The most obvious and superficial change in literature is the extreme diversity of its form. There is no standard now, no conventional type, no good "model." It is an age of "Go-as-you-please," and of tous les genres sont bons, surtout le genre ennuyeux. In almost any age of English literature, or indeed of any other literature, an experienced critic can detect the tone of the epoch at once in prose or verse. There is in them an unmistakeable Zeit-Geist in phraseology and form. The Elizabethan drama, essay, or philosophy could not be mistaken for the drama, essay, or philosophy of the Restoration; the heroic couplet reigned from Dryden to Byron; Ciceronian diction reigned from Addison to Burke; and then the Quarterlies, with Southey, Lamb, Scott, De Quincey, Coleridge, Sydney Smith, and Leigh Hunt, introduced a simpler, easier tone of the well-bred causeur, as free from classical mannerism as it was free from subtle mechanism or epigrammatic brilliance. Down to about the death of Scott and Coleridge, almost any page of English prose or verse could be certainly attributed to its proper generation by the mark of its style alone.

The Victorian literature presents a dozen styles, every man speaking out what is in him, in the phrases he likes best. Our Zeit-Geist flashes all across the heavens at once. Let us place a page from Sartor Resartus beside a page from Macaulay's History of England, or either beside a page from Arnold's Literature and Dogma or one from the Stones of Venice. Here are four typical styles in prose, each of which has been much admired and imitated; yet they differ as widely as Shelley from Ovid, or Tennyson from Pope. Again, for verse, contrast Paracelsus with The Princess—poems written about the same time by friends and colleagues. Compare a poem of William Morris with one by Lewis Morris. Compare Swinburne's Songs and Sonnets with Matthew Arnold's Obermann; Rudyard Kipling's Ballads with The Light of Asia. Have they any common standard of form, any type of metre? The purists doubt as to the style of Carlyle as a "model," but no one denies that the French Revolution and Hero-Worship, at least in certain passages, display a mastery over language as splendid as anything in our prose literature. Exactly the same might be said also of Esmond, and again of Silas Marner, and again of the Seven Lamps of Architecture. Yet all of these differ as widely as one style can differ from another. Fifine at the Fair, and The Angel in the House, have each fervent admirers. No! there is no recognised "model" either in verse or in prose.

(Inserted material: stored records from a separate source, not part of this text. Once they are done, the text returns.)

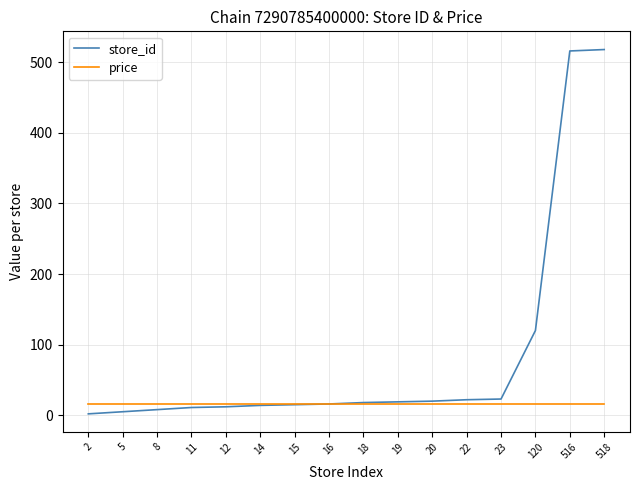

Does the chart display data point markers on the line(s)?

No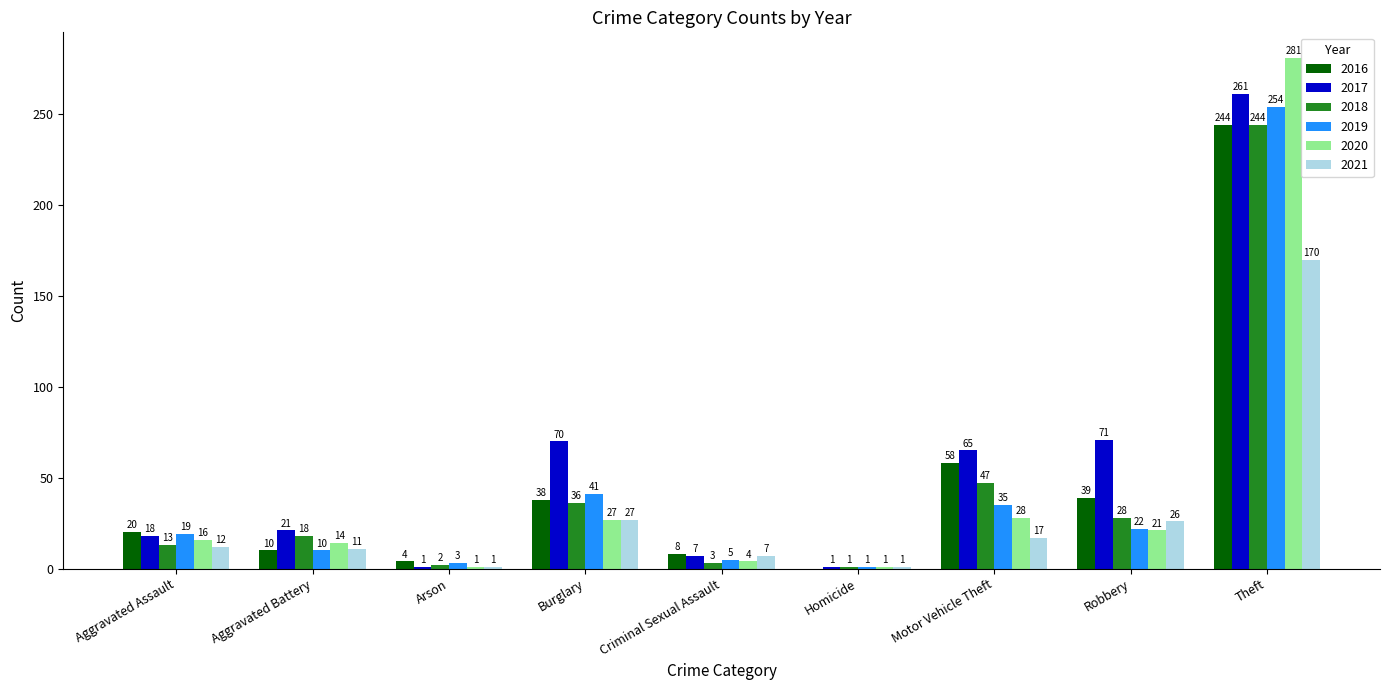

How many series are shown in this chart?

6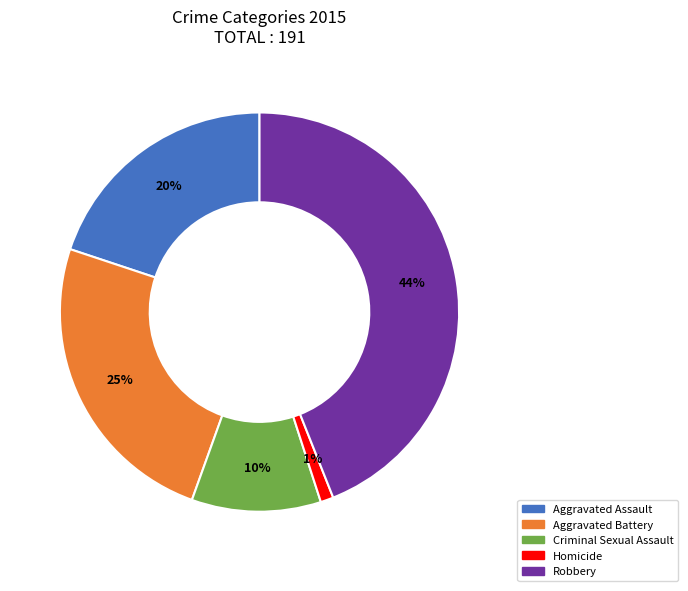

Which has a higher value, Aggravated Battery or Homicide?

Aggravated Battery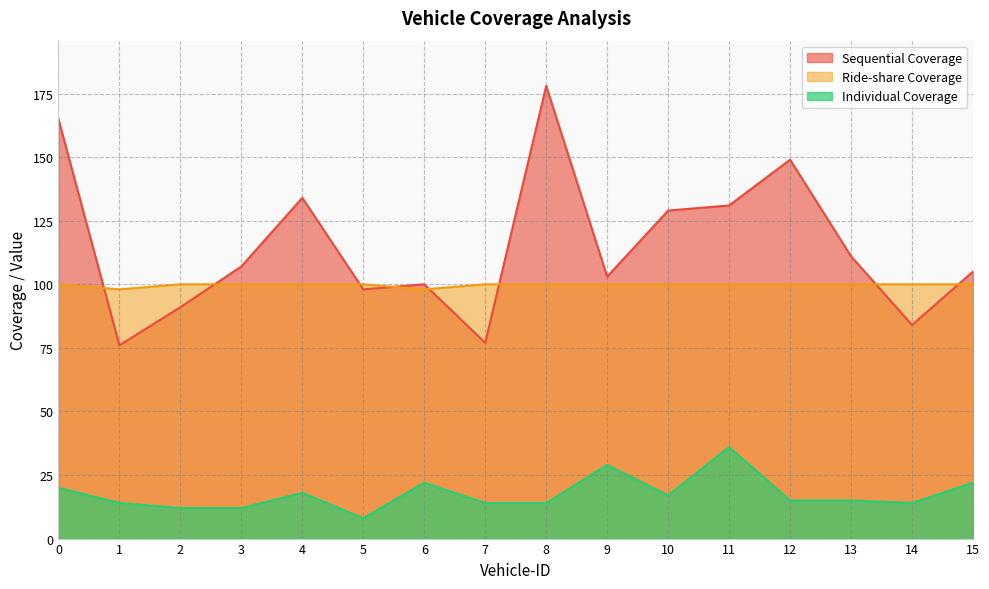

Is the value of Sequential Coverage at 9 greater than the value of Individual Coverage at 14?

Yes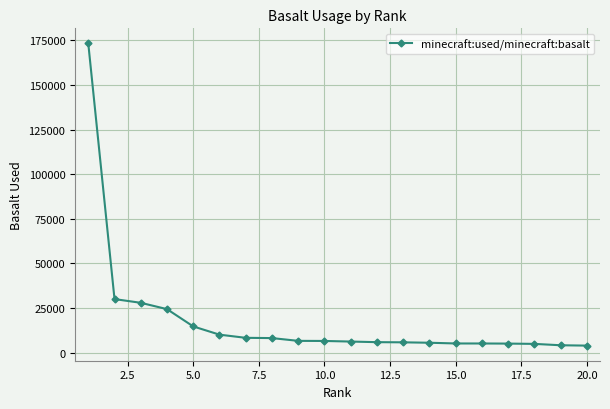

What is the value of the 7th point from the left?

8344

In truth, we have now both in prose and in verse strongly-contrasted types, each of which commands admiration and following. Both in prose and verse we have one type which has carried subtle finish and a purism studied almost to the point of "preciousness," alongside of another type which crowds its effects without regard to tone and harmony, and by its side a third type which trots along breathless in its shirt-sleeves. Tennyson's In Memoriam has that exquisite polish of workmanship which we find in such poets as Virgil, Racine, and Milton—that perfection of phrase which we cannot conceive the poet capable of improving by any labour. Put aside for the moment any question about the ideas, inspiration, or power of the poem as a whole, and consider that, in all those hundreds of stanzas, there is hardly one line that is either careless, prosaic, or harsh, not a single false note, nothing commonplace, nothing over-coloured, but uniform harmony of phrase. This perfection of phrasing is not always to be found even in the greatest poets, for Aeschylus and Dante at times strike a fierce discord, and Shakespeare, Calderon, and Goethe sometimes pass into rank extravaganza. But this scholarly and measured speech has impressed itself on the poetry of our time—insomuch, that the Tennysonian cycle of minor poets has a higher standard of grace, precision, and subtlety of phrase than the second rank of any modern literature:—a standard which puts to shame the rugosities of strong men like Dryden, Burns, and Byron. There is plenty of mannerism in this school of our minor poetry, but no one can call it either slovenly or harsh.